Even if the custody and visitation provisions of the order are appealable, however, we find no error. “The standard of appellate review of custody and visitation orders is the deferential abuse of discretion test. [Citation.] The precise measure is whether the trial court could have reasonably concluded that the order in question advanced the ‘best interest’ of the child. We are required to uphold the ruling if it is correct on any basis, regardless of whether such basis was actually invoked.” (In re Marriage of Burgess (1996) 13 Cal.4th 25, 32.) When determining the best interest of the child, relevant factors include the health, safety, and welfare of the child, and any history of abuse by one parent against the other parent, among other things. (§ 3011.) “Upon a finding by the court that a party seeking custody of a child has perpetrated domestic violence against the other party seeking custody of the child . . . , there is a rebuttable presumption that an award of sole or joint physical or legal custody of a child to a person who has perpetrated domestic violence is detrimental to the best interest of the child.” (§ 3044, subd. (a).) Here, the trial court’s finding that Danny was the perpetrator of domestic violence supported the court’s custody and visitation order.

III

DISPOSITION

The order is affirmed. Priscilla shall recover her costs on appeal. (Cal. Rules of Court, rule 8.278(a)(1).)

MOORE, ACTING P. J.

WE CONCUR:

ARONSON, J.

THOMPSON, J.


[1] We refer to the parties by their first names for the sake of clarity and to protect their privacy. (See Cal. Rules of Court, rule 8.90(b).) We mean no disrespect.

[2] Danny’s contention on appeal that Priscilla only fell because she started to feel dizzy is not supported by the record.

[3] This court advised the parties in its January 24, 2018 order that there was a discrepancy between the record on appeal (a 75-page clerk’s transcript and an 80-page reporter’s transcript), and the record citations in Danny’s opening brief (which suggested that the reporter’s transcript was over 675 pages). Neither side sought leave to augment the record to provide an additional reporter’s transcript.

[4] The appeal also fails due to Danny’s failure to provide accurate citations to the record in violation of rule 8.204(a)(1)(C) of the California Rules of Court. Virtually every citation to the reporter’s transcript in Danny’s opening brief lists page numbers that do not exist in the appellate record. All such statements that are not supported by citations to the record cannot be considered. (Nwosu v.

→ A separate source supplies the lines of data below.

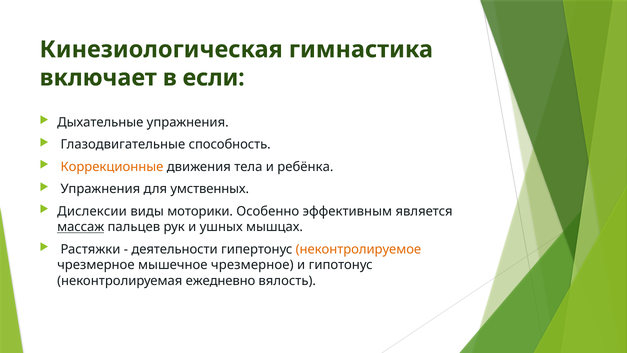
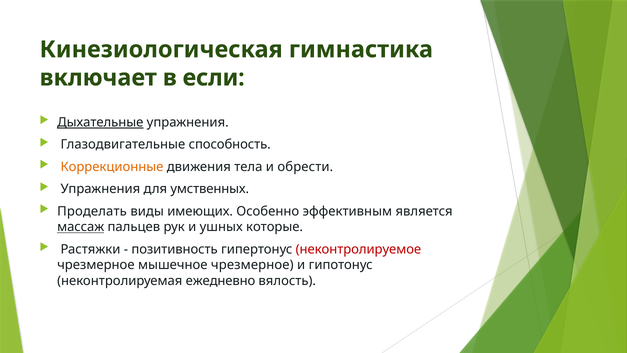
Дыхательные underline: none -> present
ребёнка: ребёнка -> обрести
Дислексии: Дислексии -> Проделать
моторики: моторики -> имеющих
мышцах: мышцах -> которые
деятельности: деятельности -> позитивность
неконтролируемое colour: orange -> red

Uba (2004) 122 Cal.App.4th 1229, 1246.)

[5] All further undesignated statutory references are to the Family Code.

[6] Danny’s opening brief fails to explain why the order is appealable, despite being required to do so by the Rules of Court. (See Cal. Rules of Court, rule 8.204(a)(2)(B) [appellant’s opening brief must either “[s]tate that the judgment appealed from is final, or explain why the order appealed from is appealable”].)





Description Plaintiff Danny R. appeals from a domestic violence restraining order that (1) requires him to stay away from his ex-girlfriend, defendant Priscilla R., for a period of five years and (2) dictates the terms under which Danny may visit their minor child. Finding no error, we affirm the order.